> _Your instructions_
Report all lines of the records that contain "spacing".

Web document revisions:

──────

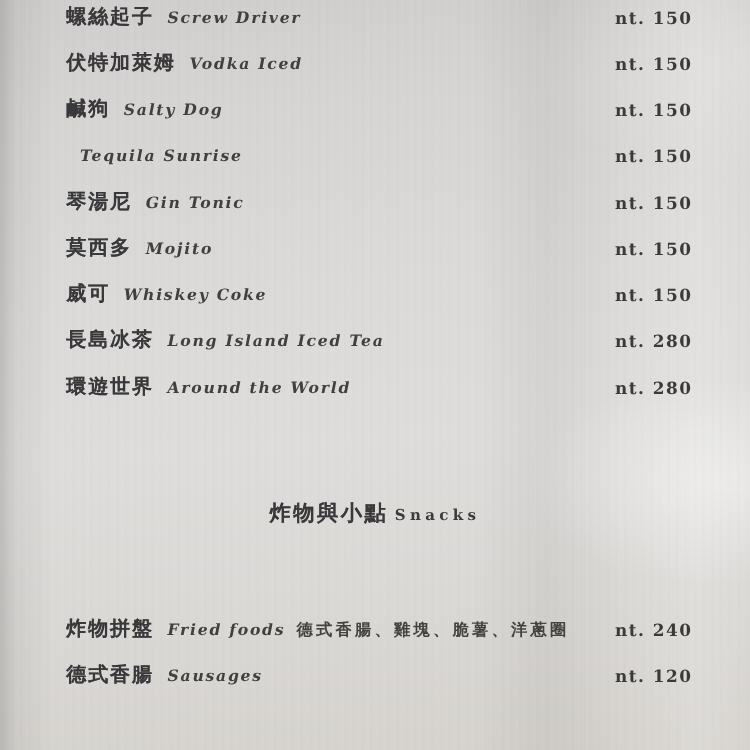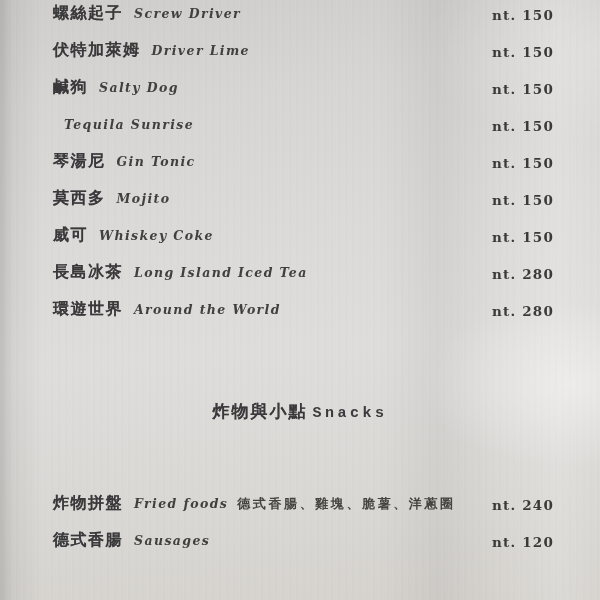--- a/index.html
+++ b/index.html
@@ -45,38 +45,38 @@
   .price {
     position:absolute; left:439px; top:50%; transform:translateY(-44%);
     font-size:13.5px; font-weight:bold; letter-spacing:1.2px; color:#3c3a38;
   }
   .section-header {
     position:absolute; top:396px; left:0; width:100%;
     text-align:center; line-height:30px;
   }
   .section-header .zh { font-size:17px; letter-spacing:2px; }
   .section-header .sec-en {
-    font-size:15px; font-weight:bold; letter-spacing:3.5px; margin-left:0; color:#3b3a3c;font-family:Liberation Mono, monospace;
+    font-size:12px; font-weight:bold; letter-spacing:3.5px; margin-left:0; color:#3b3a3c;
   }
 </style>
 </head>
 <body>
 
 <div class="page">
   <div class="texture"></div>
 
   <div class="rows drinks">
     <div class="row">
       <span class="zh">螺絲起子</span>
       <span class="en">Screw Driver</span>
       <span class="price">nt. 150</span>
     </div>
     <div class="row">
       <span class="zh">伏特加萊姆</span>
-      <span class="en">Driver Lime</span>
+      <span class="en">Vodka Iced</span>
       <span class="price">nt. 150</span>
     </div>
     <div class="row">
       <span class="zh">鹹狗</span>
       <span class="en">Salty Dog</span>
       <span class="price">nt. 150</span>
     </div>
     <div class="row">
       <span class="en">Tequila Sunrise</span>
       <span class="price">nt. 150</span>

──────

> _Your response_
     font-size:13.5px; font-weight:bold; letter-spacing:1.2px; color:#3c3a38;
   .section-header .zh { font-size:17px; letter-spacing:2px; }
-    font-size:15px; font-weight:bold; letter-spacing:3.5px; margin-left:0; color:#3b3a3c;font-family:Liberation Mono, monospace;
+    font-size:12px; font-weight:bold; letter-spacing:3.5px; margin-left:0; color:#3b3a3c;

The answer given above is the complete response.